- The exercise -
Starting with the line that contains "Page size: 1654x1241." and going on through the line that contains "list Identify individual", switch "Page size" to "Canvas size". Write those lines out again with nothing else changed.

Records from a collection:

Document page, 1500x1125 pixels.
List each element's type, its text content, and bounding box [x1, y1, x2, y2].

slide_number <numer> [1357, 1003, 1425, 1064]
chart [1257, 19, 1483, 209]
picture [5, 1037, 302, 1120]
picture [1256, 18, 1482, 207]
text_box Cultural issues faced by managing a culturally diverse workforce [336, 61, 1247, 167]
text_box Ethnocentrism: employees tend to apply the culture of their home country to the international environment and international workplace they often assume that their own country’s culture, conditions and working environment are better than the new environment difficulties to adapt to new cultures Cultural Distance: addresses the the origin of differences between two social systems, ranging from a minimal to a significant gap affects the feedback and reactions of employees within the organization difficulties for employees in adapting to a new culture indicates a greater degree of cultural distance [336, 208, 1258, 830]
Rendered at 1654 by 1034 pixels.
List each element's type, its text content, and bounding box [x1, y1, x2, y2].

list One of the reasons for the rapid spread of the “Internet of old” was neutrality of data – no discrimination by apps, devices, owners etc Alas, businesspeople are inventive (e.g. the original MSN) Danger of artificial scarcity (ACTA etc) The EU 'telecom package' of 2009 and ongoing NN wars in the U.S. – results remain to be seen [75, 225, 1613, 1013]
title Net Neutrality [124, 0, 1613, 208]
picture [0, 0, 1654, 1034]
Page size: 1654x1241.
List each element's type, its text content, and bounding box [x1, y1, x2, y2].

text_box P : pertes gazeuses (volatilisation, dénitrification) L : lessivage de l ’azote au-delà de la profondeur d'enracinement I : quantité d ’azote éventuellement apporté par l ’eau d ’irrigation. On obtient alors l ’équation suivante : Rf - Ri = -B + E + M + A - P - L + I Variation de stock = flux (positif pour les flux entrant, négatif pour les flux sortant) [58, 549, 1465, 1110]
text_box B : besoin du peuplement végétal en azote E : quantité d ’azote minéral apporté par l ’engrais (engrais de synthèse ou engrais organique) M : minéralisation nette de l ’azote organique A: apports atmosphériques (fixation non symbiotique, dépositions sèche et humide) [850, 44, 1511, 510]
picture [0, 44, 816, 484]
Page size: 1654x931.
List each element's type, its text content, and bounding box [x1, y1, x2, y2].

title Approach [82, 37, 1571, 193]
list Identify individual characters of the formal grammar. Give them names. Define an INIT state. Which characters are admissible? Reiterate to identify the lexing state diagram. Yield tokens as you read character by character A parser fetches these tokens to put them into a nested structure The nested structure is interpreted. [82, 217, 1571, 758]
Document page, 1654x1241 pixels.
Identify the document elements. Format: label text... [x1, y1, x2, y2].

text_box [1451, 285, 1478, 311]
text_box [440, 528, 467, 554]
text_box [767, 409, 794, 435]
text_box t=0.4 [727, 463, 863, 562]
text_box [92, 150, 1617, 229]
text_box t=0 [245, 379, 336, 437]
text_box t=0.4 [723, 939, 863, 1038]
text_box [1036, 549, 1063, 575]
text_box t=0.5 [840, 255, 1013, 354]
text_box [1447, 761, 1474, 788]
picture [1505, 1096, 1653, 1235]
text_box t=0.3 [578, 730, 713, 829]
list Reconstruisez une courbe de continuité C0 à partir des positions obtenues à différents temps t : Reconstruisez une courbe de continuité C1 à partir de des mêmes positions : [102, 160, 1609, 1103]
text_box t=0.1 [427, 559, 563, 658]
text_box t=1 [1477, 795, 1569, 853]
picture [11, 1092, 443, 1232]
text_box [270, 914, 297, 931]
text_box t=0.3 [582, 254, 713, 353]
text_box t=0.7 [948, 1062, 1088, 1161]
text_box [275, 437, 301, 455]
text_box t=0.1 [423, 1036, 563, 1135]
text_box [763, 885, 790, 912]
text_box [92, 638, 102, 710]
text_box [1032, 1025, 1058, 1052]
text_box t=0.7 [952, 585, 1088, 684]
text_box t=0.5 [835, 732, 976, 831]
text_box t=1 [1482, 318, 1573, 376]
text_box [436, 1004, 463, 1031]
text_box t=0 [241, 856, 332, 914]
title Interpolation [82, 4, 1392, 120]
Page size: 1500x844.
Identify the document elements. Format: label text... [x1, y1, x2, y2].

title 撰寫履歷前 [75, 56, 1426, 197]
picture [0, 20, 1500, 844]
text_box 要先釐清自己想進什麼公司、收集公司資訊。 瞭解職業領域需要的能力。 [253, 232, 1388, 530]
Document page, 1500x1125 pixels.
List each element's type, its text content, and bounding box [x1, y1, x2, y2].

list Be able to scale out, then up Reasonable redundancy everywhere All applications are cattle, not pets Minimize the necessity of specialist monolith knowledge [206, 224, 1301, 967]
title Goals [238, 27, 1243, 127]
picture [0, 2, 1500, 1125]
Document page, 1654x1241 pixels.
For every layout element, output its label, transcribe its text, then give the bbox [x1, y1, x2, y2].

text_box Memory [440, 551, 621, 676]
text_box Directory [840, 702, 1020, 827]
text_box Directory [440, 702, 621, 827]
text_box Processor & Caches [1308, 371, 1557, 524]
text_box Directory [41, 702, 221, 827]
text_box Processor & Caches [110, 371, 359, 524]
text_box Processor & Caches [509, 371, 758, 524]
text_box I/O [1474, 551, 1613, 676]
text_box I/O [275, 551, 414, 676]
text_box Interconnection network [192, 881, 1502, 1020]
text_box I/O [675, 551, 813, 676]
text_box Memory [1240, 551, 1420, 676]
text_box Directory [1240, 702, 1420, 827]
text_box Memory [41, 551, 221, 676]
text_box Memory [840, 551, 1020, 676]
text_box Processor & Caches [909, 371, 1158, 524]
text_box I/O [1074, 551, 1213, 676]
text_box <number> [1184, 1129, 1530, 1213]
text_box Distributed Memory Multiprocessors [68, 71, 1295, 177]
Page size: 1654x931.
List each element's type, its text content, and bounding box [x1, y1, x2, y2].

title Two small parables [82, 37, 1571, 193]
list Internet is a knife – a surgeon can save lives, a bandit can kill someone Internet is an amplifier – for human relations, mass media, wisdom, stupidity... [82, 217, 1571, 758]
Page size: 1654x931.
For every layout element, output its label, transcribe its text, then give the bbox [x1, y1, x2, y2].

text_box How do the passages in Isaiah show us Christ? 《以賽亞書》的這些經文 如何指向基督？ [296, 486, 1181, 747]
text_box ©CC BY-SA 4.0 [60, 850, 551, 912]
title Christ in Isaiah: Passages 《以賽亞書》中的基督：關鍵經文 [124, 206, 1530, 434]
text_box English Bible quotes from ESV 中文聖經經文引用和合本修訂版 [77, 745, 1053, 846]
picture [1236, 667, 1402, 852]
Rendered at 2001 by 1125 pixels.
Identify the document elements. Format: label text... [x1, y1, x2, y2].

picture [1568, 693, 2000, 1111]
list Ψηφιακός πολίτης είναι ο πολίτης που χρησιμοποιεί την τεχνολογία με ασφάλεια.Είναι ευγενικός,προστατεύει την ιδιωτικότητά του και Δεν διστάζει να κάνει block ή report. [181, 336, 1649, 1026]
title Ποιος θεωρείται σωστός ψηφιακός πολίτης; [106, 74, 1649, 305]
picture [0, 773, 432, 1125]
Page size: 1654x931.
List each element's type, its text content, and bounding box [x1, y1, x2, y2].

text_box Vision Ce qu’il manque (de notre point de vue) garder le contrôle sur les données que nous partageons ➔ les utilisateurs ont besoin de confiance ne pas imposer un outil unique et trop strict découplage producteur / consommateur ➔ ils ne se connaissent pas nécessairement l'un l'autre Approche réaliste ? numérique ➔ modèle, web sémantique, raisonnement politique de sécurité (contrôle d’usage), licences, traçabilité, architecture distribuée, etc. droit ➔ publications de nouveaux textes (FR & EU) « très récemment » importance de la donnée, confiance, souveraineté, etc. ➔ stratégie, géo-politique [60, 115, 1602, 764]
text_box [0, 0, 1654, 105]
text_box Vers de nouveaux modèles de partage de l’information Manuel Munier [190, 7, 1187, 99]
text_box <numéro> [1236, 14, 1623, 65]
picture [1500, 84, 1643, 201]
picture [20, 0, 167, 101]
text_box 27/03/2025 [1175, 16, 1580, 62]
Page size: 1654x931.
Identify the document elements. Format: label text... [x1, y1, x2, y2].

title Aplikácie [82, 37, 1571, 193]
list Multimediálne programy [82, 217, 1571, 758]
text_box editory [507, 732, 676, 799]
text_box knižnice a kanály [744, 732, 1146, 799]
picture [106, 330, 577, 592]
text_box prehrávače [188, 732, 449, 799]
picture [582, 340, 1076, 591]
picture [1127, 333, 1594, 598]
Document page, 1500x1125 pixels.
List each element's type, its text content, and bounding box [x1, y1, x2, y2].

- Output of the task -
Canvas size: 1654x1241.
List each element's type, its text content, and bounding box [x1, y1, x2, y2].

text_box P : pertes gazeuses (volatilisation, dénitrification) L : lessivage de l ’azote au-delà de la profondeur d'enracinement I : quantité d ’azote éventuellement apporté par l ’eau d ’irrigation. On obtient alors l ’équation suivante : Rf - Ri = -B + E + M + A - P - L + I Variation de stock = flux (positif pour les flux entrant, négatif pour les flux sortant) [58, 549, 1465, 1110]
text_box B : besoin du peuplement végétal en azote E : quantité d ’azote minéral apporté par l ’engrais (engrais de synthèse ou engrais organique) M : minéralisation nette de l ’azote organique A: apports atmosphériques (fixation non symbiotique, dépositions sèche et humide) [850, 44, 1511, 510]
picture [0, 44, 816, 484]
Canvas size: 1654x931.
List each element's type, its text content, and bounding box [x1, y1, x2, y2].

title Approach [82, 37, 1571, 193]
list Identify individual characters of the formal grammar. Give them names. Define an INIT state. Which characters are admissible? Reiterate to identify the lexing state diagram. Yield tokens as you read character by character A parser fetches these tokens to put them into a nested structure The nested structure is interpreted. [82, 217, 1571, 758]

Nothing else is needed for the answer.